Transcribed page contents
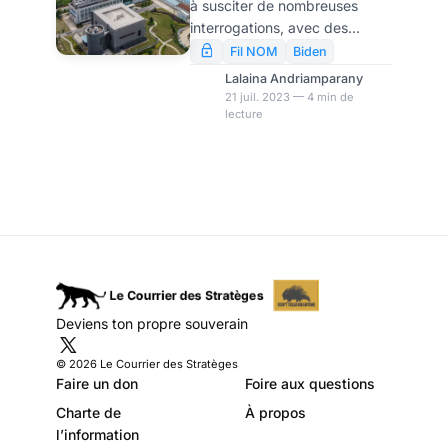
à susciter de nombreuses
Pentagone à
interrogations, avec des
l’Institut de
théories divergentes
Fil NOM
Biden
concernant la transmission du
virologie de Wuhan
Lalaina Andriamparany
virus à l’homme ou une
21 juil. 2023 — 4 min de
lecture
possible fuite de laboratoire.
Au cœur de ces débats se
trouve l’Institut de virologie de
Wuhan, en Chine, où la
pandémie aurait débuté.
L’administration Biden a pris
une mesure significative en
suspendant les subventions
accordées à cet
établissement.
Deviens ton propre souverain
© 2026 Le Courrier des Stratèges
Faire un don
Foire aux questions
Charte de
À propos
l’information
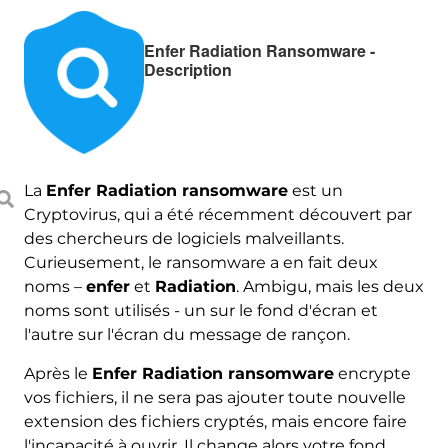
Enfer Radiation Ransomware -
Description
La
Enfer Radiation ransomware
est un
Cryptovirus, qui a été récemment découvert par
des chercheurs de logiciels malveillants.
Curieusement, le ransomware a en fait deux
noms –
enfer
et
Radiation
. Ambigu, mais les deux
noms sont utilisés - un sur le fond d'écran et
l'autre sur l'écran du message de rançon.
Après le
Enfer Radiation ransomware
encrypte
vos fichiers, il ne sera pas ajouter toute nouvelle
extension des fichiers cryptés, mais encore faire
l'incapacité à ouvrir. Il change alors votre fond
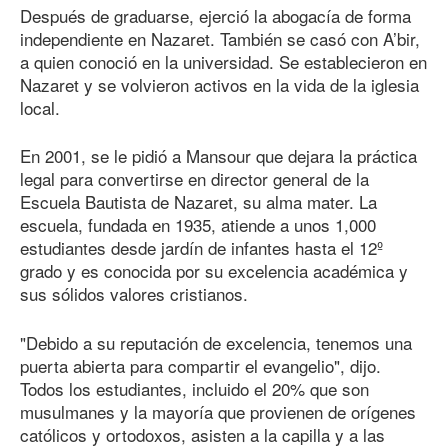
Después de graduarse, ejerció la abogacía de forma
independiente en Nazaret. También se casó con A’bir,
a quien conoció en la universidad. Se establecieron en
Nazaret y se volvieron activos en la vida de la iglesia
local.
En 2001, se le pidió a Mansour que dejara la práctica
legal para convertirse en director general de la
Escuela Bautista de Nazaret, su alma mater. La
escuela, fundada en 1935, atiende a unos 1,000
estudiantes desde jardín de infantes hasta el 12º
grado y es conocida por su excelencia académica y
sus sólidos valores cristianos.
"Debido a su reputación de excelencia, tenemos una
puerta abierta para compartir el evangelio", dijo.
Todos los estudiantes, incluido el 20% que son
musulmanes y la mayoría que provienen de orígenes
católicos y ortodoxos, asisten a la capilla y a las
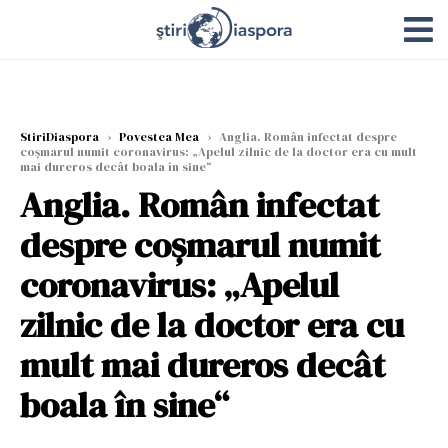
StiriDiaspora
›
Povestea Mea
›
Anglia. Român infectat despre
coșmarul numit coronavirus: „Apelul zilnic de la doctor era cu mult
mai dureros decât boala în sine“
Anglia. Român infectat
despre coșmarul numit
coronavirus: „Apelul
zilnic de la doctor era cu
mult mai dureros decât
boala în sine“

→ EXERCISE
Your answer must be exactly the lines from the one containing "Au cœur de ces débats se" through the last line of the records above, both included, with every picture left out.

→ ANSWER FOR THE TASK
Au cœur de ces débats se
trouve l’Institut de virologie de
Wuhan, en Chine, où la
pandémie aurait débuté.
L’administration Biden a pris
une mesure significative en
suspendant les subventions
accordées à cet
établissement.
Deviens ton propre souverain
© 2026 Le Courrier des Stratèges
Faire un don
Foire aux questions
Charte de
À propos
l’information
Enfer Radiation Ransomware -
Description
La
Enfer Radiation ransomware
est un
Cryptovirus, qui a été récemment découvert par
des chercheurs de logiciels malveillants.
Curieusement, le ransomware a en fait deux
noms –
enfer
et
Radiation
. Ambigu, mais les deux
noms sont utilisés - un sur le fond d'écran et
l'autre sur l'écran du message de rançon.
Après le
Enfer Radiation ransomware
encrypte
vos fichiers, il ne sera pas ajouter toute nouvelle
extension des fichiers cryptés, mais encore faire
l'incapacité à ouvrir. Il change alors votre fond
Después de graduarse, ejerció la abogacía de forma
independiente en Nazaret. También se casó con A’bir,
a quien conoció en la universidad. Se establecieron en
Nazaret y se volvieron activos en la vida de la iglesia
local.
En 2001, se le pidió a Mansour que dejara la práctica
legal para convertirse en director general de la
Escuela Bautista de Nazaret, su alma mater. La
escuela, fundada en 1935, atiende a unos 1,000
estudiantes desde jardín de infantes hasta el 12º
grado y es conocida por su excelencia académica y
sus sólidos valores cristianos.
"Debido a su reputación de excelencia, tenemos una
puerta abierta para compartir el evangelio", dijo.
Todos los estudiantes, incluido el 20% que son
musulmanes y la mayoría que provienen de orígenes
católicos y ortodoxos, asisten a la capilla y a las
StiriDiaspora
›
Povestea Mea
›
Anglia. Român infectat despre
coșmarul numit coronavirus: „Apelul zilnic de la doctor era cu mult
mai dureros decât boala în sine“
Anglia. Român infectat
despre coșmarul numit
coronavirus: „Apelul
zilnic de la doctor era cu
mult mai dureros decât
boala în sine“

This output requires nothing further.